In fact, every element in the new Regional Hospice and Home Care Center for Comfort Care and Healing, located at 30 Milestone Road in Danbury, was designed for peace, tranquility and spending meaningful time with loved ones approaching the end of life. “The rooms were designed to look and feel like a home,” said Roy. “not an institution.”

Everything from the cozy, home-like Ethan Allen furniture to the serene paint colors evokes a sense of peace. Paintings on the walls behind beds were designed to hide medical equipment. Beds can wheel anywhere in the Center: the patios, outside, wherever patients might want to go. Indeed, the hospice’s leadership designed the Center to fill the gap for those who would like to experience hospice care outside of a hospital setting but for a variety of reasons are not able to spend their final days in their own homes.

“From the years I have worked in hospice care, I know that being responsible for a loved one’s care at the end of life can be emotionally and physically draining. Sometimes, a patient would rather be in a setting where a loved one is not responsible for all of their care needs but can instead focus on spending quality time with each other,” explained Deborah Ryan MSW, LCSW, ACHP-SW, vice president of clinical operations at Regional Hospice. “Many times, pain or other symptoms can be managed most effectively at the hospice Center. And sometimes, when the patient is a young parent or a child, the family may choose to have care provided at the Center while still being able to be there together. Families frequently prefer that the bereaved children not have memories of the death occurring in the home.”

The Center for Comfort Care and Healing offers a patient suite designed specifically to care for a sick child, where a family can stay 24 hours a day, so Mom and Dad can be just that — Mom and Dad — while specially trained hospice nurses and nursing assistants provide round-the-clock care. The Center’s hospice- and palliative-care trained medical director, physicians and APRN’s are available 24/7. In addition to nursing and palliative care, the team provides emotional, spiritual and volunteer support, including the alternative modalities of massage, therapeutic touch, music and pet partners.

The construction of the Center came after nearly seven years of work by Regional Hospice and other advocates in end-of-life care to modernize hospice legislation in the state of Connecticut. Gov. Dannel P. Malloy and Former Gov. M. Jodi Rell are among those who supported the changes in legislation, which passed unanimously in the Legislature’s Regulations Review Committee in 2012. After the changes were then passed in the Connecticut State House and Senate, Governor Malloy signed the bill into law.

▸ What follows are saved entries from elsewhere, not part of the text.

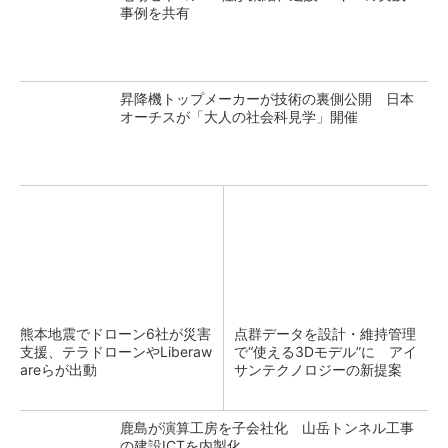
事例を共有
昇降機トップメーカーが技術の裏側公開 日本
オーチスが「大人の社会科見学」開催
熊本地震でドローン6社が災害
点群データを設計・維持管理
支援、テラドローンやLiberaw
で“使える3Dモデル”に アイ
areらが出動
サンテクノロジーの新提案
鹿島が演算工房を子会社化 山岳トンネル工事
の建設ICTを内製化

Roy said she expects patients will come to the new hospice center from a 50-mile radius surrounding Danbury, including Connecticut and Westchester/Putnam counties in New York.

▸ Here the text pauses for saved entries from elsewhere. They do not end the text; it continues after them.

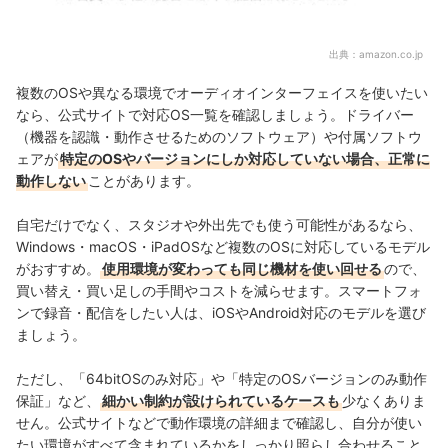
出典：
amazon.co.jp
複数のOSや異なる環境でオーディオインターフェイスを使いたい
なら、公式サイトで対応OS一覧を確認しましょう。ドライバー
（機器を認識・動作させるためのソフトウェア）や付属ソフトウ
ェアが
特定のOSやバージョンにしか対応していない場合、正常に
動作しない
ことがあります。
自宅だけでなく、スタジオや外出先でも使う可能性があるなら、
Windows・macOS・iPadOSなど複数のOSに対応しているモデル
がおすすめ。
使用環境が変わっても同じ機材を使い回せる
ので、
買い替え・買い足しの手間やコストを減らせます。スマートフォ
ンで録音・配信をしたい人は、iOSやAndroid対応のモデルを選び
ましょう。
ただし、「64bitOSのみ対応」や「特定のOSバージョンのみ動作
保証」など、
細かい制約が設けられているケースも
少なくありま
せん。公式サイトなどで動作環境の詳細まで確認し、自分が使い
たい環境がすべて含まれているかをしっかり照らし合わせること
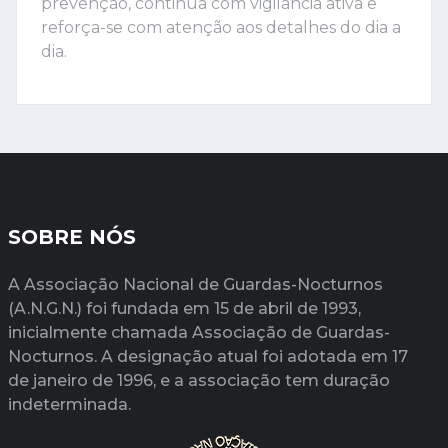
prevenção, continua com vigilância ativa e
reforça-se com atenção aos detalhes do dia a
dia.
SOBRE NÓS
A Associação Nacional de Guardas-Nocturnos
(A.N.G.N.) foi fundada em 15 de abril de 1993,
inicialmente chamada Associação de Guardas-
Nocturnos. A designação atual foi adotada em 17
de janeiro de 1996, e a associação tem duração
indeterminada.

In addition, “Regional Hospice will continue to serve patients with hospice, palliative and comfort care in their own homes, nursing homes, assisted living homes, group homes and hospitals, as it has done for more than 30 years,” she said. “The new Center is an additional option for those who seek it.”

The Center for Comfort Care and Healing will also house the Healing Hearts Center for Grief & Loss, a program of Regional Hospice that provides grief support services to the community at no charge, bringing all of Regional Hospice’s programs and services under one roof for the first time. Many Healing Hearts participants are children who have lost parents or other loved ones, so the Center’s child-friendly atmosphere includes a children’s activity room. Outside, in the memorial garden, the Healing Hearts Playground offers a custom-designed playscape where youngsters can benefit from sunshine and exercise.

“All of us at Regional Hospice feel truly blessed to have the opportunity to bring this amazing Center to reality,” said Roy. “We know it will be a place where patients and their families can come and feel comfort, care and healing at the end of life. It’s a privilege to be able to provide this.”